[PROBLEM REQUIREMENTS]
Retype each line of the material exactly, please, skipping any picture in it.

--- --- ---

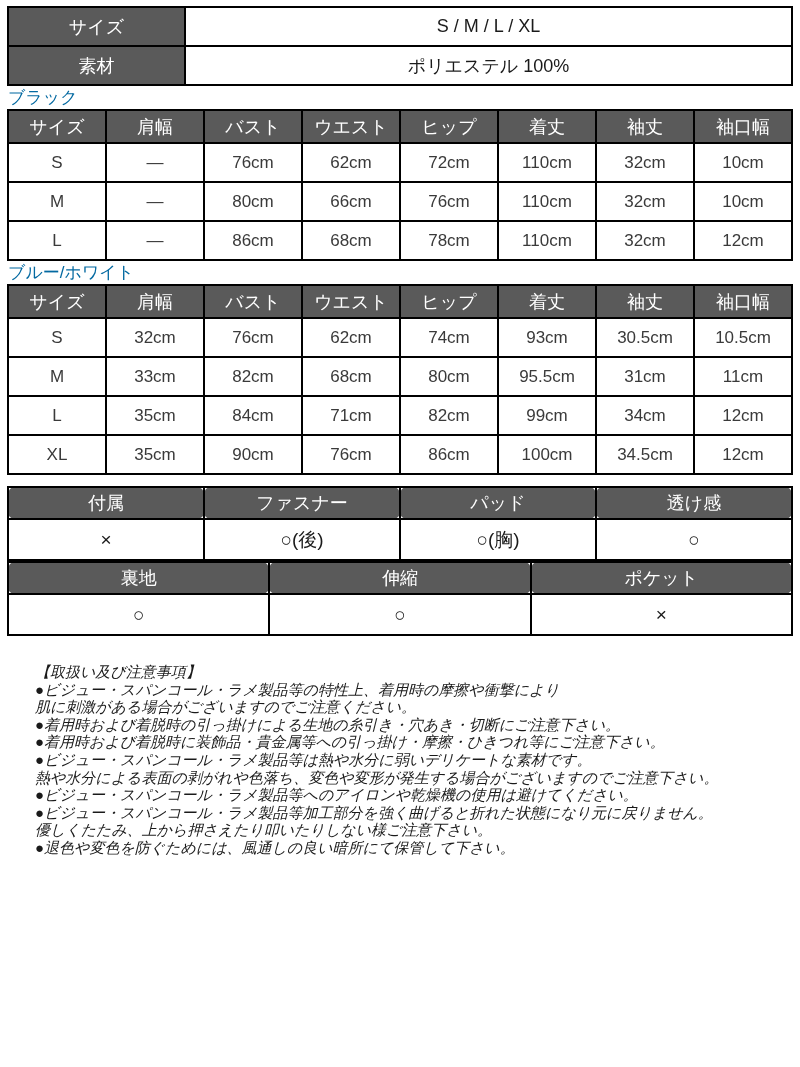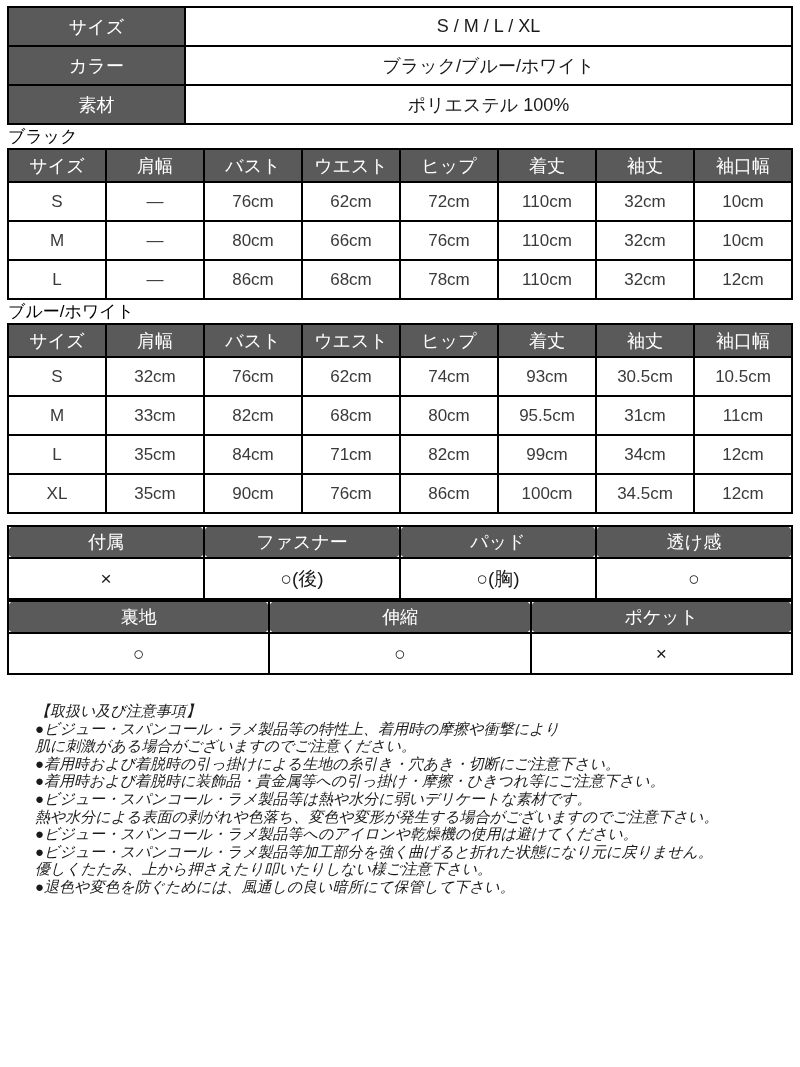--- a/index.html
+++ b/index.html
@@ -78,10 +78,6 @@
       <tr>
         <th>サイズ</th>
         <td>S / M / L / XL</td>
-      </tr>
-      <tr>
-        <th>カラー</th>
-        <td>ブラック/ブルー/ホワイト</td>
       </tr>
       <tr>
         <th>素材</th>

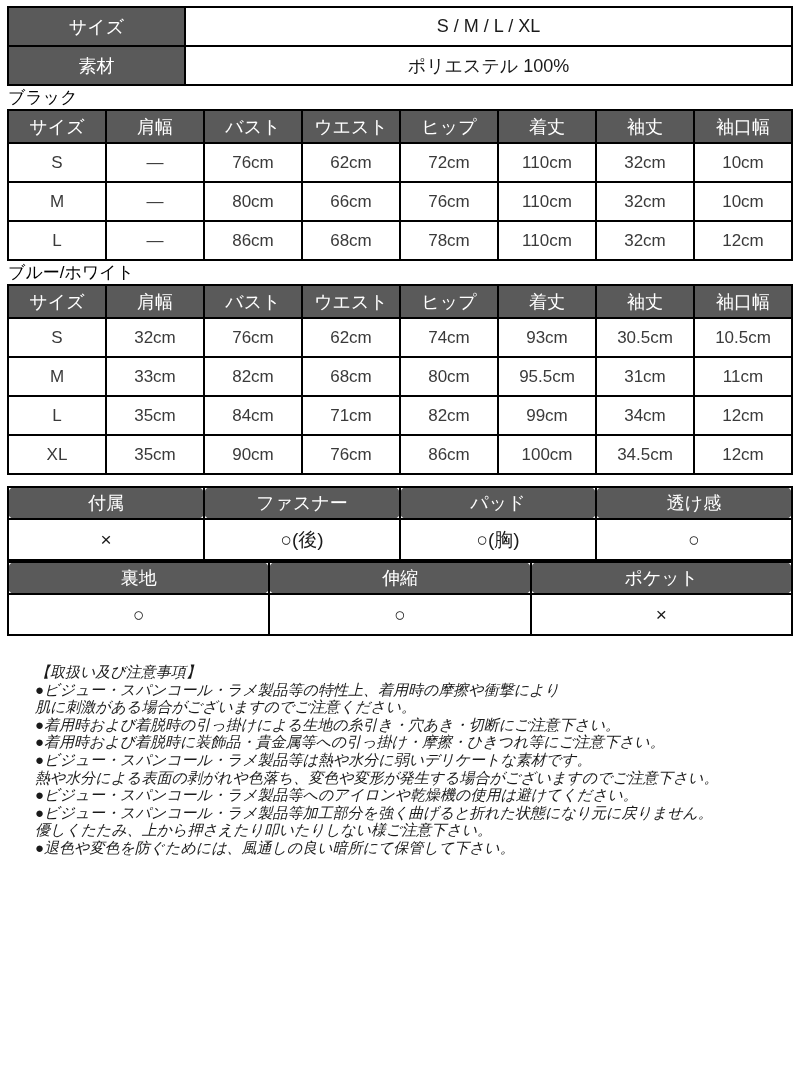--- a/index.html
+++ b/index.html
@@ -41,7 +41,7 @@
     font-size: 17px;
     line-height: 21px;
     margin: 1px 0 1px 1px;
-    color: #000000;
+    color: #0369a1;
   }
 
   

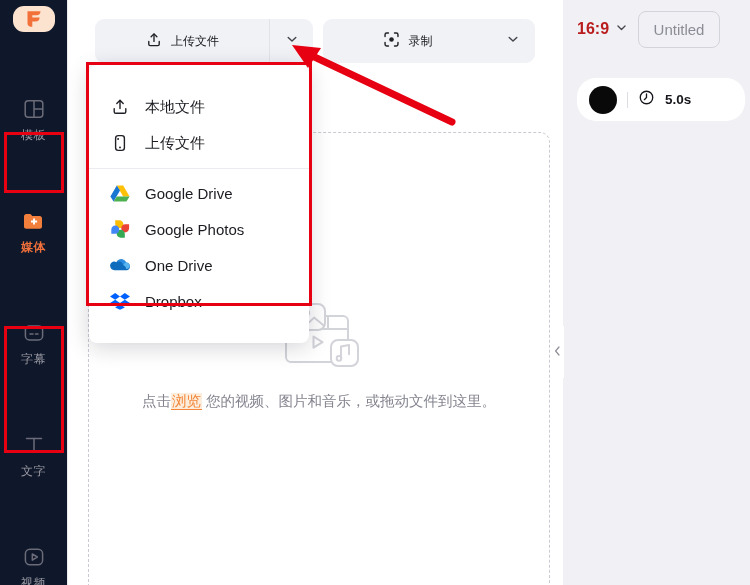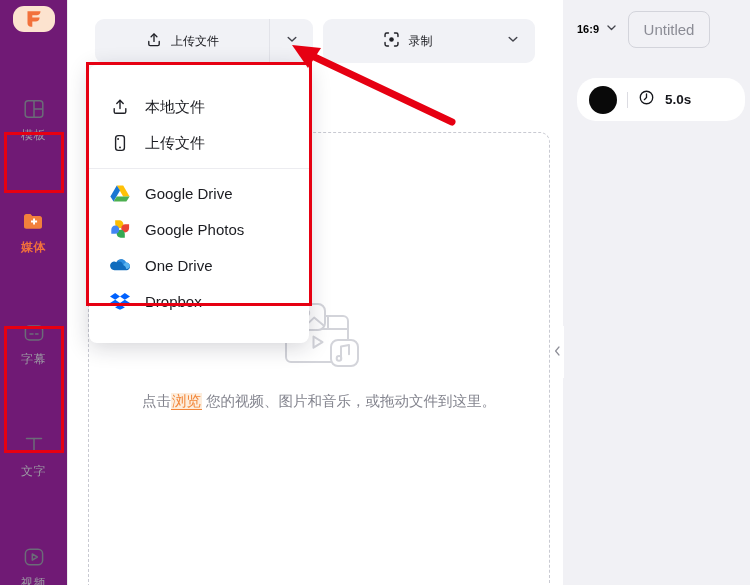--- a/index.html
+++ b/index.html
@@ -96,7 +96,7 @@
   }
   .right-top { display: flex; align-items: center; height: 58px; padding-left: 14px; gap: 10px; }
   .ratio { display: flex; align-items: center; gap: 6px; cursor: pointer; }
-  .ratio-text { font-size: 11px; font-weight: 700; color: #000000; }
+  .ratio-text { font-size: 16px; font-weight: 700; color: #b91c1c; }
   .title-chip {
     height: 37px; min-width: 82px; padding: 0 14px; border: 1px solid #d3d4db;
     border-radius: 8px; background: #f1f1f5; display: flex; align-items: center;

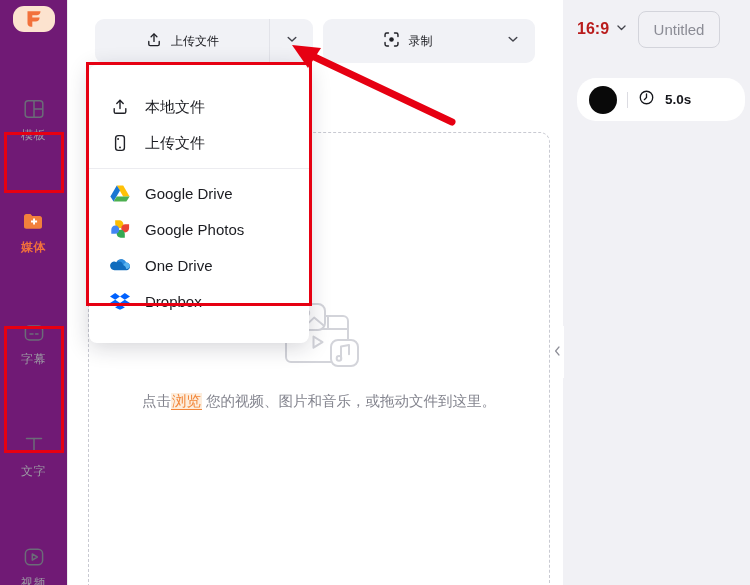--- a/index.html
+++ b/index.html
@@ -14,7 +14,7 @@
   
   .rail {
     position: absolute; left: 0; top: 0; width: 68px; height: 585px;
-    background: #701a75; border-right: 1px solid #ececed;
+    background: #0f172a; border-right: 1px solid #ececed;
     display: flex; flex-direction: column; align-items: center; gap: 48px;
   }
   .logo-tile {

--- --- ---

[WRITTEN SOLUTION]
--- a/index.html
+++ b/index.html
@@ -78,10 +78,6 @@
       <tr>
         <th>サイズ</th>
         <td>S / M / L / XL</td>
-      </tr>
-      <tr>
-        <th>カラー</th>
-        <td>ブラック/ブルー/ホワイト</td>
       </tr>
       <tr>
         <th>素材</th>

--- a/index.html
+++ b/index.html
@@ -41,7 +41,7 @@
     font-size: 17px;
     line-height: 21px;
     margin: 1px 0 1px 1px;
-    color: #000000;
+    color: #0369a1;
   }
 
   

--- a/index.html
+++ b/index.html
@@ -96,7 +96,7 @@
   }
   .right-top { display: flex; align-items: center; height: 58px; padding-left: 14px; gap: 10px; }
   .ratio { display: flex; align-items: center; gap: 6px; cursor: pointer; }
-  .ratio-text { font-size: 11px; font-weight: 700; color: #000000; }
+  .ratio-text { font-size: 16px; font-weight: 700; color: #b91c1c; }
   .title-chip {
     height: 37px; min-width: 82px; padding: 0 14px; border: 1px solid #d3d4db;
     border-radius: 8px; background: #f1f1f5; display: flex; align-items: center;

--- a/index.html
+++ b/index.html
@@ -14,7 +14,7 @@
   
   .rail {
     position: absolute; left: 0; top: 0; width: 68px; height: 585px;
-    background: #701a75; border-right: 1px solid #ececed;
+    background: #0f172a; border-right: 1px solid #ececed;
     display: flex; flex-direction: column; align-items: center; gap: 48px;
   }
   .logo-tile {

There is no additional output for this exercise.